● **The data**:
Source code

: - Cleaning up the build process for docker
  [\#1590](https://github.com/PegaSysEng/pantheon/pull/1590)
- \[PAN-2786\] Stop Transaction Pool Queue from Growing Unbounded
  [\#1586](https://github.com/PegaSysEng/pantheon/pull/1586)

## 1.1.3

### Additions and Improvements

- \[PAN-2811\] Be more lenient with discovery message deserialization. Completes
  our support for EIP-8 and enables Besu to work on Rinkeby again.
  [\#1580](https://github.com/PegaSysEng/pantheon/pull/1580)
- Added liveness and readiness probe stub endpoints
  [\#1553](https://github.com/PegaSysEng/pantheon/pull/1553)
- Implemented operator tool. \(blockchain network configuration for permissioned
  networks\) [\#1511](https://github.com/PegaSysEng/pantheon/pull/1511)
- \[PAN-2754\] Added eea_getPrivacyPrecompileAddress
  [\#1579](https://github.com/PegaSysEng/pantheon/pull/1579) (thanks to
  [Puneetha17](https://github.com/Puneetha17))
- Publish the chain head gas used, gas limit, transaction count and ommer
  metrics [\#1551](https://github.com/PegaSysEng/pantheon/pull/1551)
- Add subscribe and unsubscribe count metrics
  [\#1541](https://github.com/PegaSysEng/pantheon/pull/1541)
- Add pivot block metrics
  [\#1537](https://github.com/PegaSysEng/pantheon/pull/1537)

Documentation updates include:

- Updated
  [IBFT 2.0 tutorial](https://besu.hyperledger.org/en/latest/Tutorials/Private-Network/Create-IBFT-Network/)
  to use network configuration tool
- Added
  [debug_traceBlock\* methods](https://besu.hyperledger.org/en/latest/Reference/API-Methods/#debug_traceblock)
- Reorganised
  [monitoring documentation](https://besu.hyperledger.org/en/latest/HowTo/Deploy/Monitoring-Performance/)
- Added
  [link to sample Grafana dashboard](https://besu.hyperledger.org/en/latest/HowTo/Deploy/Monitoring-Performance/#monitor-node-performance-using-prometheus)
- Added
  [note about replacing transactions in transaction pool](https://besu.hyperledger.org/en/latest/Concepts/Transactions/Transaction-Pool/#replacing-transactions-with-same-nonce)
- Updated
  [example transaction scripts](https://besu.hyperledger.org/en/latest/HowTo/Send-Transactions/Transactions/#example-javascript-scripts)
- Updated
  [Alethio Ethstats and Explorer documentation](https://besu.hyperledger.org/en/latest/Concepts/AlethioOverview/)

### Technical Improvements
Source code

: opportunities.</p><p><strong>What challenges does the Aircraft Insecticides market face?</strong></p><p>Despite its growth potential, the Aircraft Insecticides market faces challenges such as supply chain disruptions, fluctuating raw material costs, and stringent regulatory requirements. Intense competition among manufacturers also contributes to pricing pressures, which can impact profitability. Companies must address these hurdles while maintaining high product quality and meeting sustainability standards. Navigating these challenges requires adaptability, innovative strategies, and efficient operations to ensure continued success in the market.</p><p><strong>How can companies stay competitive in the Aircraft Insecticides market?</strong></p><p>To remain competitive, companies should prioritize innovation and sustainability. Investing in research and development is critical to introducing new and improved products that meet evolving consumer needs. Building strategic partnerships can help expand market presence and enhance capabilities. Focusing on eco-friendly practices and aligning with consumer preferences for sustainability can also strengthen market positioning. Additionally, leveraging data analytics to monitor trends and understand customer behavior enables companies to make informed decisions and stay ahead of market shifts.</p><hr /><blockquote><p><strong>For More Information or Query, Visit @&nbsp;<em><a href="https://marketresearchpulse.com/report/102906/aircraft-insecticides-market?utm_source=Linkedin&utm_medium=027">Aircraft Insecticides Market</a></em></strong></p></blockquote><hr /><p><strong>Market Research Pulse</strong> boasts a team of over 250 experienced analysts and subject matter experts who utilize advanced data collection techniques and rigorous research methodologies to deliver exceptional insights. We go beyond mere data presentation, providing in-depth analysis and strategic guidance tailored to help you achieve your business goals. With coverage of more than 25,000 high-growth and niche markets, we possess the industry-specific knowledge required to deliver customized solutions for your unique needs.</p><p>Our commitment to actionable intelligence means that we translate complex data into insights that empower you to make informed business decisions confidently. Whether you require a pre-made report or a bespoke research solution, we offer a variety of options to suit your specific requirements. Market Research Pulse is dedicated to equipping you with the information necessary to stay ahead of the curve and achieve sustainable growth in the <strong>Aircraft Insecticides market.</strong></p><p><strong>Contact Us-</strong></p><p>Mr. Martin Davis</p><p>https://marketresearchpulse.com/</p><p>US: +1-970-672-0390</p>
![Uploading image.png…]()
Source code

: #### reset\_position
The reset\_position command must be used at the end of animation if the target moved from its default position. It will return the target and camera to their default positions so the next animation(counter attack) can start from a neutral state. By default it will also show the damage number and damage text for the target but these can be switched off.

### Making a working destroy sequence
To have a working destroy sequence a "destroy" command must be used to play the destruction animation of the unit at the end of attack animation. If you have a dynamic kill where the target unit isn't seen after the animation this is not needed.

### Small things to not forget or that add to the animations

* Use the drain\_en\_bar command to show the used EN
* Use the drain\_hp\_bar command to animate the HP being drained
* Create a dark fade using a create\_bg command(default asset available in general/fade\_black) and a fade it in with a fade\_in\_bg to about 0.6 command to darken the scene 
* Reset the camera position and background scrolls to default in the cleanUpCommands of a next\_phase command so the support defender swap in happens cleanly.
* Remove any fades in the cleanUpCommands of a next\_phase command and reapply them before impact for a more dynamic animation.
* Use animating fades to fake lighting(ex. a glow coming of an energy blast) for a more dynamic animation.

● **Action item**:
Could you return the complete set of entries exactly?

● **Result for this task**:
Source code

: - Cleaning up the build process for docker
  [\#1590](https://github.com/PegaSysEng/pantheon/pull/1590)
- \[PAN-2786\] Stop Transaction Pool Queue from Growing Unbounded
  [\#1586](https://github.com/PegaSysEng/pantheon/pull/1586)

## 1.1.3

### Additions and Improvements

- \[PAN-2811\] Be more lenient with discovery message deserialization. Completes
  our support for EIP-8 and enables Besu to work on Rinkeby again.
  [\#1580](https://github.com/PegaSysEng/pantheon/pull/1580)
- Added liveness and readiness probe stub endpoints
  [\#1553](https://github.com/PegaSysEng/pantheon/pull/1553)
- Implemented operator tool. \(blockchain network configuration for permissioned
  networks\) [\#1511](https://github.com/PegaSysEng/pantheon/pull/1511)
- \[PAN-2754\] Added eea_getPrivacyPrecompileAddress
  [\#1579](https://github.com/PegaSysEng/pantheon/pull/1579) (thanks to
  [Puneetha17](https://github.com/Puneetha17))
- Publish the chain head gas used, gas limit, transaction count and ommer
  metrics [\#1551](https://github.com/PegaSysEng/pantheon/pull/1551)
- Add subscribe and unsubscribe count metrics
  [\#1541](https://github.com/PegaSysEng/pantheon/pull/1541)
- Add pivot block metrics
  [\#1537](https://github.com/PegaSysEng/pantheon/pull/1537)

Documentation updates include:

- Updated
  [IBFT 2.0 tutorial](https://besu.hyperledger.org/en/latest/Tutorials/Private-Network/Create-IBFT-Network/)
  to use network configuration tool
- Added
  [debug_traceBlock\* methods](https://besu.hyperledger.org/en/latest/Reference/API-Methods/#debug_traceblock)
- Reorganised
  [monitoring documentation](https://besu.hyperledger.org/en/latest/HowTo/Deploy/Monitoring-Performance/)
- Added
  [link to sample Grafana dashboard](https://besu.hyperledger.org/en/latest/HowTo/Deploy/Monitoring-Performance/#monitor-node-performance-using-prometheus)
- Added
  [note about replacing transactions in transaction pool](https://besu.hyperledger.org/en/latest/Concepts/Transactions/Transaction-Pool/#replacing-transactions-with-same-nonce)
- Updated
  [example transaction scripts](https://besu.hyperledger.org/en/latest/HowTo/Send-Transactions/Transactions/#example-javascript-scripts)
- Updated
  [Alethio Ethstats and Explorer documentation](https://besu.hyperledger.org/en/latest/Concepts/AlethioOverview/)

### Technical Improvements
Source code

: opportunities.</p><p><strong>What challenges does the Aircraft Insecticides market face?</strong></p><p>Despite its growth potential, the Aircraft Insecticides market faces challenges such as supply chain disruptions, fluctuating raw material costs, and stringent regulatory requirements. Intense competition among manufacturers also contributes to pricing pressures, which can impact profitability. Companies must address these hurdles while maintaining high product quality and meeting sustainability standards. Navigating these challenges requires adaptability, innovative strategies, and efficient operations to ensure continued success in the market.</p><p><strong>How can companies stay competitive in the Aircraft Insecticides market?</strong></p><p>To remain competitive, companies should prioritize innovation and sustainability. Investing in research and development is critical to introducing new and improved products that meet evolving consumer needs. Building strategic partnerships can help expand market presence and enhance capabilities. Focusing on eco-friendly practices and aligning with consumer preferences for sustainability can also strengthen market positioning. Additionally, leveraging data analytics to monitor trends and understand customer behavior enables companies to make informed decisions and stay ahead of market shifts.</p><hr /><blockquote><p><strong>For More Information or Query, Visit @&nbsp;<em><a href="https://marketresearchpulse.com/report/102906/aircraft-insecticides-market?utm_source=Linkedin&utm_medium=027">Aircraft Insecticides Market</a></em></strong></p></blockquote><hr /><p><strong>Market Research Pulse</strong> boasts a team of over 250 experienced analysts and subject matter experts who utilize advanced data collection techniques and rigorous research methodologies to deliver exceptional insights. We go beyond mere data presentation, providing in-depth analysis and strategic guidance tailored to help you achieve your business goals. With coverage of more than 25,000 high-growth and niche markets, we possess the industry-specific knowledge required to deliver customized solutions for your unique needs.</p><p>Our commitment to actionable intelligence means that we translate complex data into insights that empower you to make informed business decisions confidently. Whether you require a pre-made report or a bespoke research solution, we offer a variety of options to suit your specific requirements. Market Research Pulse is dedicated to equipping you with the information necessary to stay ahead of the curve and achieve sustainable growth in the <strong>Aircraft Insecticides market.</strong></p><p><strong>Contact Us-</strong></p><p>Mr. Martin Davis</p><p>https://marketresearchpulse.com/</p><p>US: +1-970-672-0390</p>
![Uploading image.png…]()
Source code

: #### reset\_position
The reset\_position command must be used at the end of animation if the target moved from its default position. It will return the target and camera to their default positions so the next animation(counter attack) can start from a neutral state. By default it will also show the damage number and damage text for the target but these can be switched off.

### Making a working destroy sequence
To have a working destroy sequence a "destroy" command must be used to play the destruction animation of the unit at the end of attack animation. If you have a dynamic kill where the target unit isn't seen after the animation this is not needed.

### Small things to not forget or that add to the animations

* Use the drain\_en\_bar command to show the used EN
* Use the drain\_hp\_bar command to animate the HP being drained
* Create a dark fade using a create\_bg command(default asset available in general/fade\_black) and a fade it in with a fade\_in\_bg to about 0.6 command to darken the scene 
* Reset the camera position and background scrolls to default in the cleanUpCommands of a next\_phase command so the support defender swap in happens cleanly.
* Remove any fades in the cleanUpCommands of a next\_phase command and reapply them before impact for a more dynamic animation.
* Use animating fades to fake lighting(ex. a glow coming of an energy blast) for a more dynamic animation.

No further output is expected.